Me quedé allí con ambas pistolas todavía en mis manos mientras le di un asentimiento y dije:

—Nada de qué preocuparse.

Me di la vuelta y comencé a alejarme hacia el taxi que me alegraba que todavía me estuviera esperando, cuando su voz me detuvo. —Si alguna vez consideras dejar al Maestro, mi puerta siempre está abierta para ti. Podrías unirte a mí. —Me negué a responder y seguí caminando hasta que llegué al taxi y me deslicé en el asiento trasero. El conductor, obviamente conmocionado, me miró atrapado entre estados de terror y asombro.

—Llévame de vuelta al spa.

—¡Sí, señora! —respondió mientras nos alejábamos por las calles dejando el desastre para que ellos se ocuparan.

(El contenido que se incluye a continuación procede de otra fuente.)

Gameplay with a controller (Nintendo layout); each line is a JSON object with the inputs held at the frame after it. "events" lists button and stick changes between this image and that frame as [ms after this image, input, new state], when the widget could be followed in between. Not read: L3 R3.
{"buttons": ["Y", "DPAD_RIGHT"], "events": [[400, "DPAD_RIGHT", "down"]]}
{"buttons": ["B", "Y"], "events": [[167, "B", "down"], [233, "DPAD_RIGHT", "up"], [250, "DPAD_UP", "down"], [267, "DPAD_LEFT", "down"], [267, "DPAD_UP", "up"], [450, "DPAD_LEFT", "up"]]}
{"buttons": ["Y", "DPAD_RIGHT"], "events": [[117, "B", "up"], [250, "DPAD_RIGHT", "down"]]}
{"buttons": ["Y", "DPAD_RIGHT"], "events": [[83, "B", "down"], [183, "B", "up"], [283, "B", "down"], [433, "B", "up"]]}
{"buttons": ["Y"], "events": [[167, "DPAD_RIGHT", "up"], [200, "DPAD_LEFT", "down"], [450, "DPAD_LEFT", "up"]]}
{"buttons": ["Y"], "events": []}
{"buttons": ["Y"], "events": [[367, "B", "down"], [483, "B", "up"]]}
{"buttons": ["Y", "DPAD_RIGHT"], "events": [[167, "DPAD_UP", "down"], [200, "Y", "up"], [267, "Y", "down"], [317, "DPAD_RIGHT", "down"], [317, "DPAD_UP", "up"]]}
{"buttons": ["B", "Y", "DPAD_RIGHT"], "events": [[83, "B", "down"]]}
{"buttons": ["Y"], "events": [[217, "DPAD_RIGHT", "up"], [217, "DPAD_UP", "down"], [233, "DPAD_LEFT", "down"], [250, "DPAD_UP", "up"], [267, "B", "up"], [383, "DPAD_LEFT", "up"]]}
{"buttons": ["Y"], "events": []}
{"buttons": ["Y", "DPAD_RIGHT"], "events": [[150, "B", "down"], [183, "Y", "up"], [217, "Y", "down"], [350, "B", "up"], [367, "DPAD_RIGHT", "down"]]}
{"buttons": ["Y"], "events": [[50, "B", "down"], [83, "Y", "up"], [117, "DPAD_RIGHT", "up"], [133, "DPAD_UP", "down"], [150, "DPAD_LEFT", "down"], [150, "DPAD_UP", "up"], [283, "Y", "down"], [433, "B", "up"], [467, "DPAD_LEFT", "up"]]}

Mientras me alejaba, me preguntaba si esos eran los renegados o los rebeldes que estaban causando tantos problemas al Rey. Había más hombres que lo seguían como soldados que los que se escondían en esa habitación cuando llegué. Me pregunto si este es uno de los escondites. Si lo son, creo que tenemos problemas serios. Tengo que hablar con el Maestro sobre esto pronto, porque si deciden eliminar a alguien, lo harán, con escrúpulos o sin ellos, lo harán por el precio correcto. Maldita sea, tenemos que tener una reunión informativa cuando regrese. Esos hombres que salieron corriendo, seguirán a ese hombre hasta el fin del mundo. Por mucho que me duela decirlo, reflejaban nuestra propia dedicación y estaba claro que no tienen miedo a la muerte. Eso es lo que más me molesta de ese grupo, no temen a la muerte y, en última instancia, esa es la raíz de la fuerza de todos los Guerreros.